Paediatric Medical Care

Paediatric Medical Care


Paediatric Medical Care

CdLS is usually recognised from birth by an experienced children’s doctor (paediatrician or clinical geneticist). Paediatricians or clinical geneticists play a key part in the clinical care of a child with CdLS. Once an infant or child has been diagnosed with CdLS, they will need to be assessed for common structural abnormalities of the body associated with the syndrome. These may require management or surveillance.

Individuals with CdLS may have heart and/or kidney malformations (birth defects) (49). Every infant and young child diagnosed with CdLS should have a heart and kidney assessment by an echocardiogram (heart scan) and kidney ultrasound respectively. If malformations are found, the child may need to be referred to a specialist to help with management. If the diagnosis is made in adolescence, these tests may not be necessary if related symptoms have not been reported (R10).

Provided material.

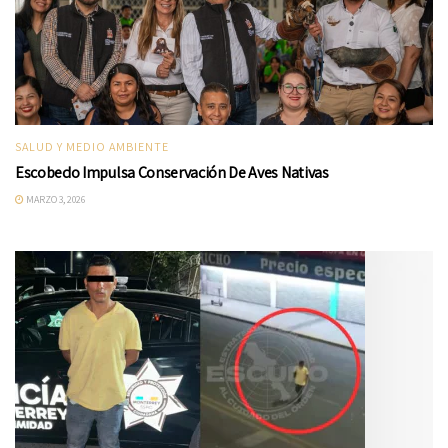
SALUD Y MEDIO AMBIENTE
Escobedo Impulsa Conservación De Aves Nativas
MARZO 3, 2026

Task requirements.
(a) Answer these from the text on pediatric care for CdLS:
(i) Who usually recognizes CdLS from birth?
(ii) Which two tests should every infant and young child diagnosed with CdLS have?
(iii) In what case may those tests not be necessary?
(b) Return the part of the text on pediatric care for CdLS that runs from "CdLS is usually" up to and including "been reported (R10).", copied word for word.
The lines are separate material and have no connection to the text on pediatric care for CdLS.

Solutions to the problems.
(a)
(i) An experienced children's doctor (a paediatrician or clinical geneticist).
(ii) An echocardiogram (heart scan) and a kidney ultrasound.
(iii) When the diagnosis is made in adolescence and related symptoms have not been reported.

(b)
CdLS is usually recognised from birth by an experienced children’s doctor (paediatrician or clinical geneticist). Paediatricians or clinical geneticists play a key part in the clinical care of a child with CdLS. Once an infant or child has been diagnosed with CdLS, they will need to be assessed for common structural abnormalities of the body associated with the syndrome. These may require management or surveillance.

Individuals with CdLS may have heart and/or kidney malformations (birth defects) (49). Every infant and young child diagnosed with CdLS should have a heart and kidney assessment by an echocardiogram (heart scan) and kidney ultrasound respectively. If malformations are found, the child may need to be referred to a specialist to help with management. If the diagnosis is made in adolescence, these tests may not be necessary if related symptoms have not been reported (R10).